Have I missed something in the definition of Categorical and DiscreteUniform distributions or should I open an issue on Github ? Thanks in advance !

I use PyMC3 (v3.2) and Theano (v1.0.1) with Python 3.6.4 on Mac OS X.

I think this is a bug (I remembered seen it before but cant seems to find it in Github issue).
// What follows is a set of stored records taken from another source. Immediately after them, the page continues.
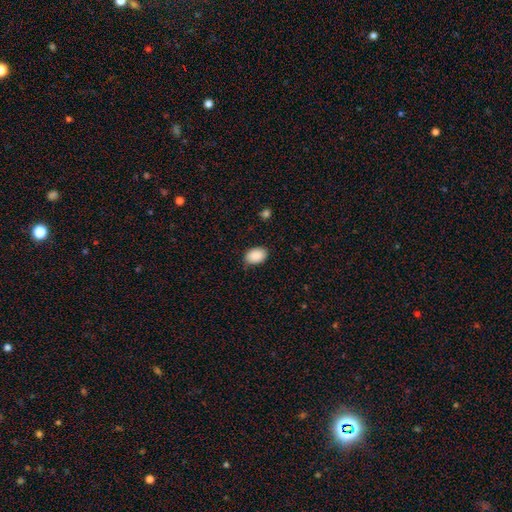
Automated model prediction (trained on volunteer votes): The model was most divided on "merging": none: 80%, minor disturbance: 16%, major disturbance: 3%, merger: 1%. More confident: smooth or featured — smooth (90%); how rounded — in between (85%).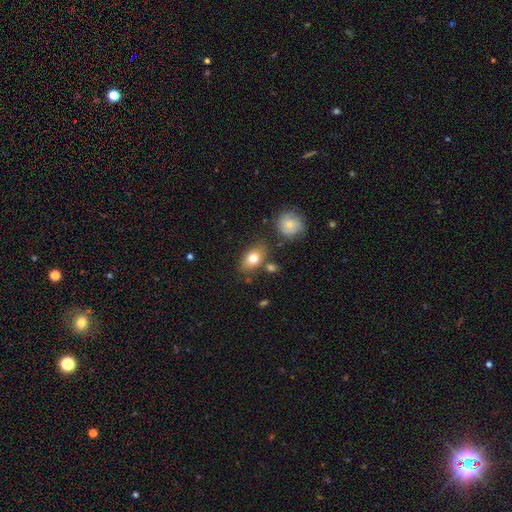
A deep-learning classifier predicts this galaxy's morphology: Q: Smooth or featured?
A: smooth (64%); runner-up: star or artifact (19%)
Q: How rounded?
A: in between (62%); runner-up: round (35%)
Q: Merging?
A: none (74%); runner-up: minor disturbance (12%)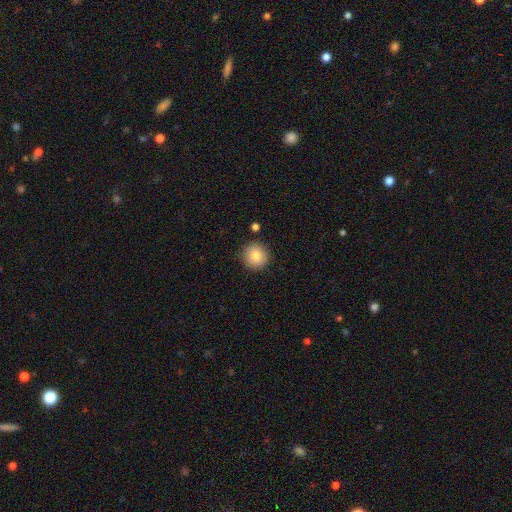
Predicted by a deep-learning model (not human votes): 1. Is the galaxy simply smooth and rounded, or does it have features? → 84% smooth, 9% star or artifact, 7% featured or disk.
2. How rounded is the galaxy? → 95% round, 4% in between, 1% cigar-shaped.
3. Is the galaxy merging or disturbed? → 89% none, 7% minor disturbance, 2% merger, 2% major disturbance.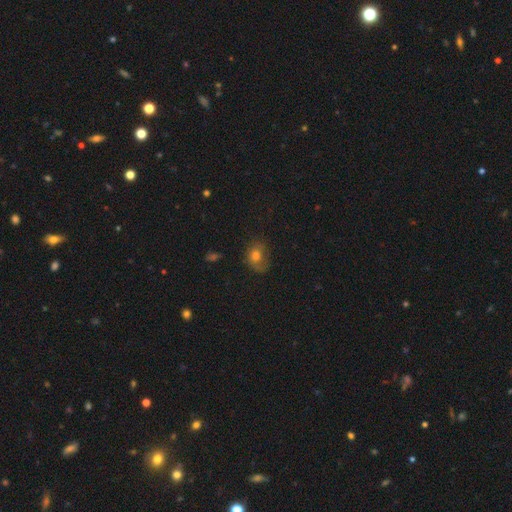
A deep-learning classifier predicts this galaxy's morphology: smooth_or_featured: smooth (p=0.67) [alt: featured or disk p=0.20]
how_rounded: in between (p=0.50) [alt: round p=0.49]
merging: none (p=0.54) [alt: minor disturbance p=0.29]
It would be great if you can open an issue for this :slight_smile:

Thank you for answering so quickly ! I am going to open an issue right now.

Just to explain it further: the default Proposal distribution, in this case, is not good: it makes proposal outside of the supported range. Usually, in Metropoli it is not a big deal because the proposal is just get rejected. However, in this case because it propagates to the next logp evaluation in Normal, where it is trying to index to t, which cause the error.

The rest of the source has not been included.